Posted to solr-user@lucene.apache.org by Kerwin <ke...@gmail.com> on 2009/11/21 10:06:37 UTC

Issue Indexing zip file content in Solr 1.4

Hi,

 Has anyone faced this issue? If yes why is Tika 0.4 bundled with solr 1.4
.. Instead it should be Tika 0.5...

Problem:
I have a zip file with multiple files of different formats in it.
I am trying to index the zip file content with Solr 1.4 but the Autodetect
parser context is not being passed with the current 1.4 distribution of the
extractingDocumentLoader.So I am unable to index zip file content since an
Empty parser is being created.
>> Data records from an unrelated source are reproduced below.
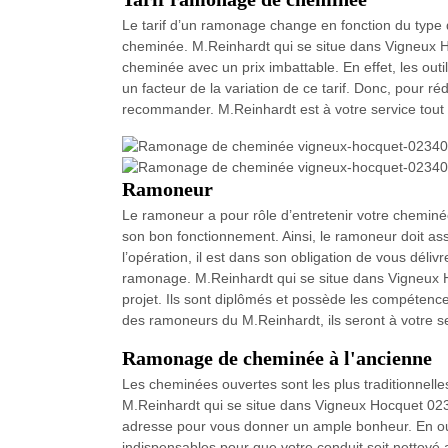
Le tarif d’un ramonage change en fonction du type 
cheminée. M.Reinhardt qui se situe dans Vigneux 
cheminée avec un prix imbattable. En effet, les outi
un facteur de la variation de ce tarif. Donc, pour r
recommander. M.Reinhardt est à votre service tout a
Ramoneur
Le ramoneur a pour rôle d’entretenir votre cheminé
son bon fonctionnement. Ainsi, le ramoneur doit ass
l’opération, il est dans son obligation de vous déliv
ramonage. M.Reinhardt qui se situe dans Vigneux 
projet. Ils sont diplômés et possède les compétences
des ramoneurs du M.Reinhardt, ils seront à votre se
Ramonage de cheminée à l'ancienne
Les cheminées ouvertes sont les plus traditionnell
M.Reinhardt qui se situe dans Vigneux Hocquet 02
adresse pour vous donner un ample bonheur. En ou
indispensables pour que votre conduit soit nettoyé 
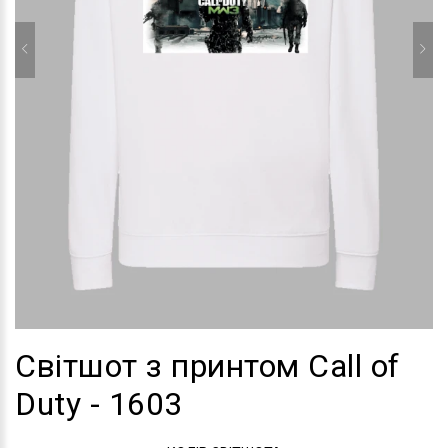
Світшот з принтом Call of
Duty - 1603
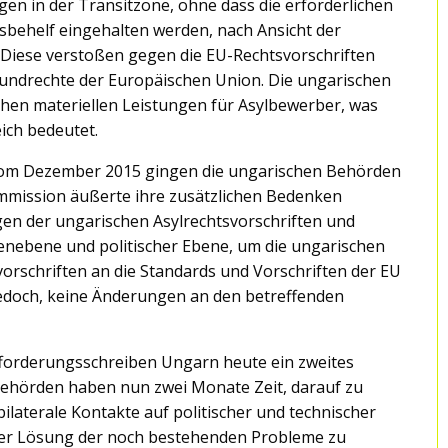
gen in der Transitzone, ohne dass die erforderlichen
sbehelf eingehalten werden, nach Ansicht der
 Diese verstoßen gegen die EU-Rechtsvorschriften
ndrechte der Europäischen Union. Die ungarischen
ichen materiellen Leistungen für Asylbewerber, was
ich bedeutet.
 vom Dezember 2015 gingen die ungarischen Behörden
ommission äußerte ihre zusätzlichen Bedenken
en der ungarischen Asylrechtsvorschriften und
nebene und politischer Ebene, um die ungarischen
orschriften an die Standards und Vorschriften der EU
edoch, keine Änderungen an den betreffenden
fforderungsschreiben Ungarn heute ein zweites
 Behörden haben nun zwei Monate Zeit, darauf zu
ilaterale Kontakte auf politischer und technischer
der Lösung der noch bestehenden Probleme zu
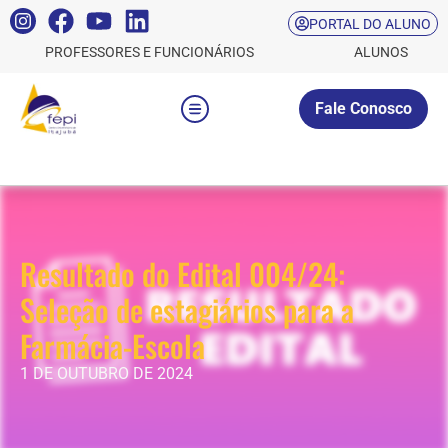
PORTAL DO ALUNO
PROFESSORES E FUNCIONÁRIOS
ALUNOS
Fale Conosco
Resultado do Edital 004/24:
Seleção de estagiários para a
Farmácia-Escola
1 DE OUTUBRO DE 2024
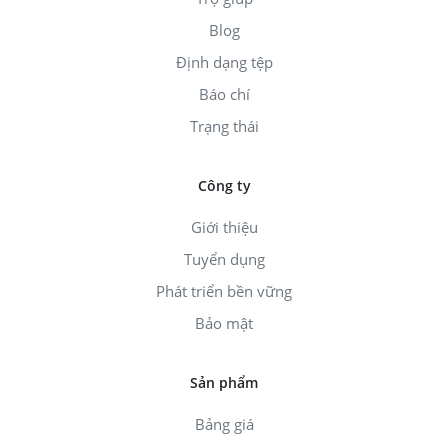
Blog
Định dạng tệp
Báo chí
Trạng thái
Công ty
Giới thiệu
Tuyển dụng
Phát triển bền vững
Bảo mật
Sản phẩm
Bảng giá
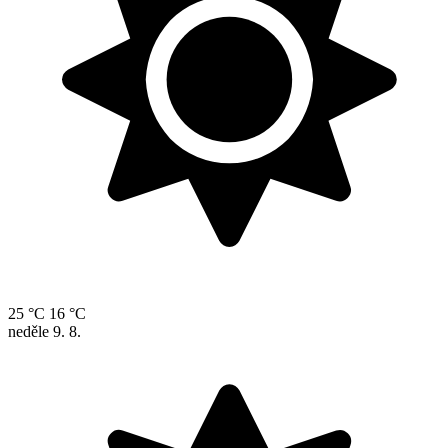
25 °C
16 °C
neděle
9. 8.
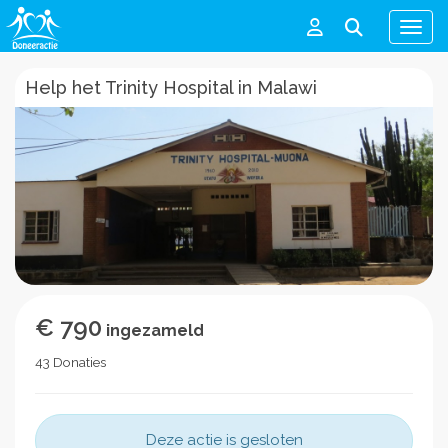
Men
Help het Trinity Hospital in Malawi
€ 790
ingezameld
43 Donaties
Deze actie is gesloten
After indexing the file only the package
entries are displayed as content.
I replaced Tika 0.4 that come with the solr 1.4 distribution with Tika 0.5
along wih some other POI jars and this seems to work as the context is now
being passed and the delegate parser is able to deletate to the correct
parser.

In Tika 0.4 the Autodetect parser does not create the context but in Tika
0.5 it creates the context before calling the parse method.

Am I missing something? Please advise.

Re: Issue Indexing zip file content in Solr 1.4

Posted by Grant Ingersoll <gs...@apache.org>.
On Nov 21, 2009, at 4:06 AM, Kerwin wrote:

> Hi,
> 
> Has anyone faced this issue? If yes why is Tika 0.4 bundled with solr 1.4
> .. Instead it should be Tika 0.5...

0.5 was released after Solr 1.4.  See https://issues.apache.org/jira/browse/SOLR-1567

> 
> Problem:
> I have a zip file with multiple files of different formats in it.
> I am trying to index the zip file content with Solr 1.4 but the Autodetect
> parser context is not being passed with the current 1.4 distribution of the
> extractingDocumentLoader.So I am unable to index zip file content since an
> Empty parser is being created. After indexing the file only the package
> entries are displayed as content.
> I replaced Tika 0.4 that come with the solr 1.4 distribution with Tika 0.5
> along wih some other POI jars and this seems to work as the context is now
> being passed and the delegate parser is able to deletate to the correct
> parser.
> 
> In Tika 0.4 the Autodetect parser does not create the context but in Tika
> 0.5 it creates the context before calling the parse method.
> 
> Am I missing something? Please advise.

Sounds like we just need to upgrade.  What you did is perfectly reasonable.